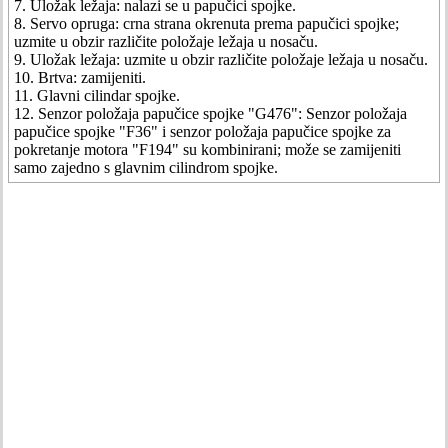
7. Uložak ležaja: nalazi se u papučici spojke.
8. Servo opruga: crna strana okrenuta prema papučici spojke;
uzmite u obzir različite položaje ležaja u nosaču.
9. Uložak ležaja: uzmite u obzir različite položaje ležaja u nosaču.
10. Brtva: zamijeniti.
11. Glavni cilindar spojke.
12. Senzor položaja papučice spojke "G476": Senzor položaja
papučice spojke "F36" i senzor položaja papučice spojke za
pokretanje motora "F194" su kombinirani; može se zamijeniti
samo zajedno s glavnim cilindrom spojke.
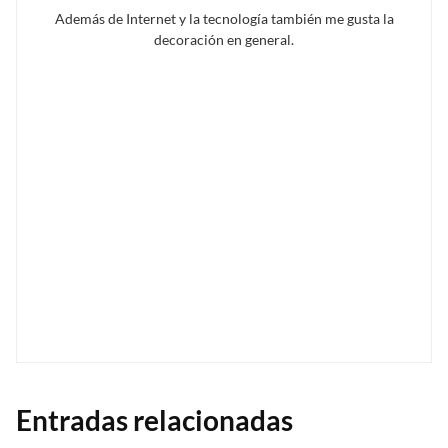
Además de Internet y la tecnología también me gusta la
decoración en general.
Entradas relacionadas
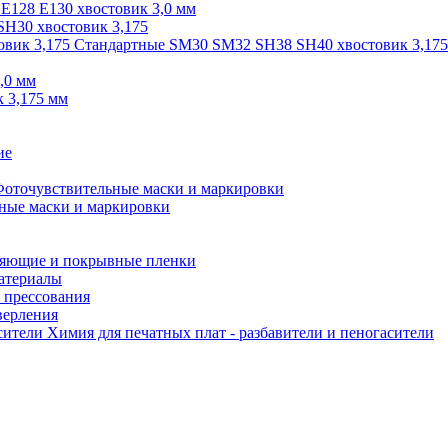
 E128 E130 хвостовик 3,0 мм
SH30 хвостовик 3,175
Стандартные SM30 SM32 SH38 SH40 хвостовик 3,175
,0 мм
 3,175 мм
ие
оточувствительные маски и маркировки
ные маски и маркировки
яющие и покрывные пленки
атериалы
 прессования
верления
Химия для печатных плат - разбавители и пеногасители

* [How to complete this task]:
Retype the line containing "decoración en general." and all lines after it to the end of the material, exactly as written, leaving out any pictures.

* [Answer box]:
decoración en general.
Entradas relacionadas
 E128 E130 хвостовик 3,0 мм
SH30 хвостовик 3,175
Стандартные SM30 SM32 SH38 SH40 хвостовик 3,175
,0 мм
 3,175 мм
ие
оточувствительные маски и маркировки
ные маски и маркировки
яющие и покрывные пленки
атериалы
 прессования
верления
Химия для печатных плат - разбавители и пеногасители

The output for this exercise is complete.